Dong Ha, VietNam
On the 17th Parallel
Getting out of Hue couldn't happen soon enough, but even that was wrought with frustration. Protracted -but friendly bargaining and an immense amount of (Bozick) stubbornness finally got us a fair shake on a local taxi to Dong Ha. This is a small town right on the fringe of the former Demilitarized Zone (DMZ) that divided north and south between the time of the French exodus and the ultimate northern victory. The DMZ was no more than a thin strip of land along the 17th Parallel that stretched from the coast to the Laos border along the Ben Hai River. To call it the Demilitarized Zone is a bit of a misnomer -during the war this stretch was the scene of some of the largest troop numbers, heaviest bombing, and fiercest fighting.

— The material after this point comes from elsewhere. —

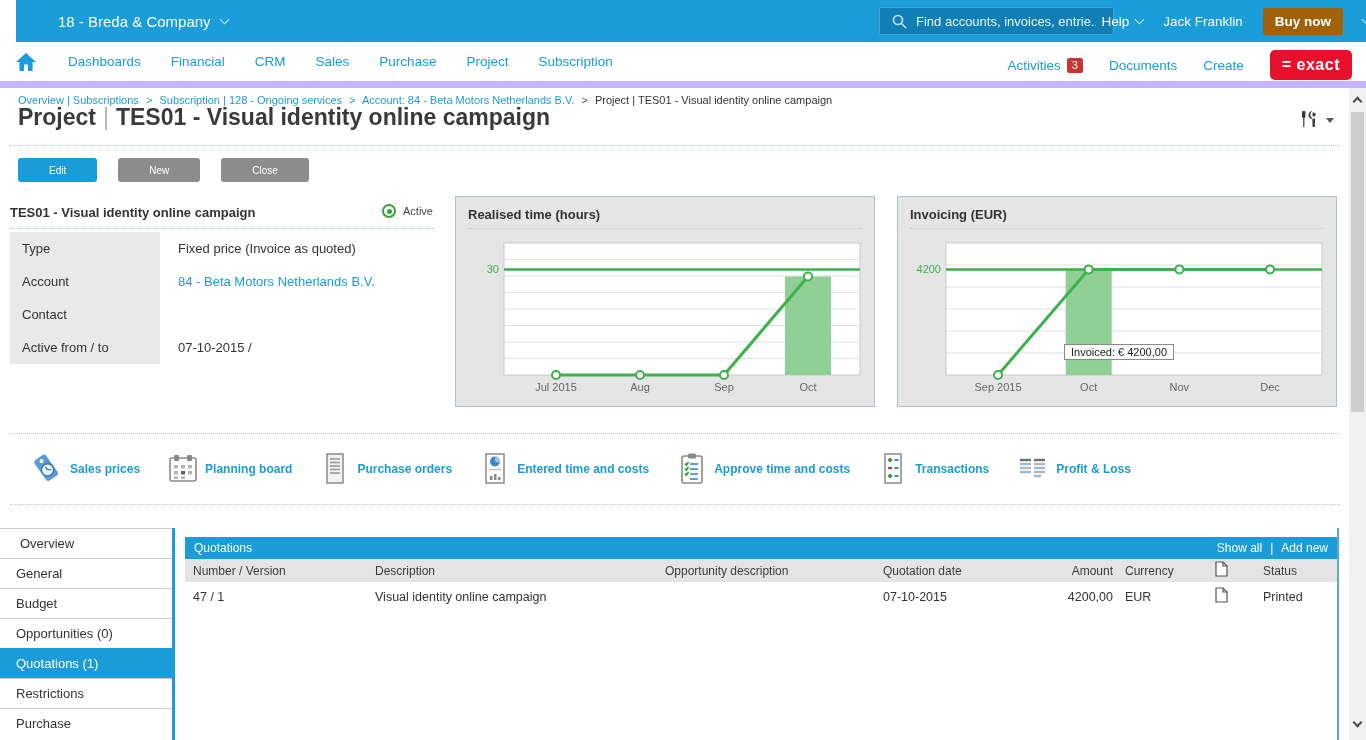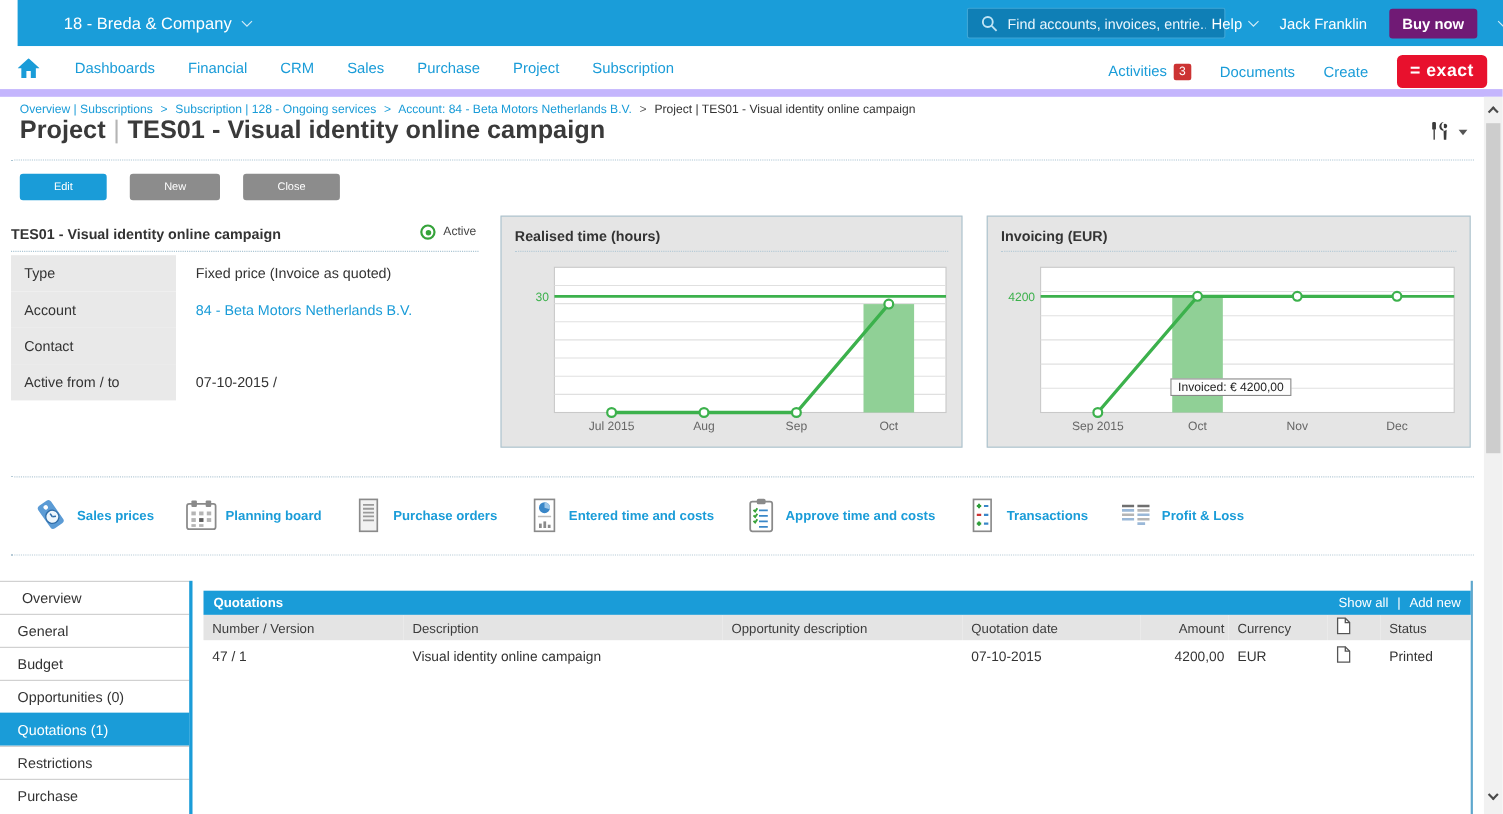"Buy now" .buy-btn { background: #701a75 -> #a16207 }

We opted for a motorbike tour -a fateful decision. About 15 minutes into our tour, we got stuck in a downpour. (At least we had our rain ponchos.) Many times I had commented to Ann that we wouldn't get a complete VietNam experience without getting drenched by monsoon-like rains. I'm not sure she agreed with me. -And certainly not to see former war sites and crawl around in muddy tunnels -all on motorbikes -and with no comfy hotel to return to. (This is where all the travel-lorn may let go of some jealously. Ann is definitely holding onto the Adventure Wife World Title that was so fervently won on our honeymoon in Belize!)
Fortunately (if there can be any fortune in this tale), we hired experienced drivers, one of whom also served as our guide. Though he was no older than me, his father and uncles had fought in the war and he certainly knew his history. The DMZ actually turned out to be topographically better off than I had expected, considering the number of bombs and amount of defoliant that was dropped on the area. Much of the counrty side was pock-marked with bomb craters, but the vegetation is well into recovery mode.
We went into another tunnel complex, but this one very different from the tunnels of Cu Chi. The Vinh Moc Tunnels were much shorter in length (only about 2.5 km) and larger in size -and with good reason. These tunnels were used primarily for living quarters and storage depots, as opposed to the Cu Chi Tunnels which were defensive, fighting bunkers. But I'm a sucker for tunnels (and caves) and had a blast exploring the different levels. By the time we came out the rain had stopped, and we dried out with the wind through our hair (oops -I mean helmets!) on the way back to Dong Ha.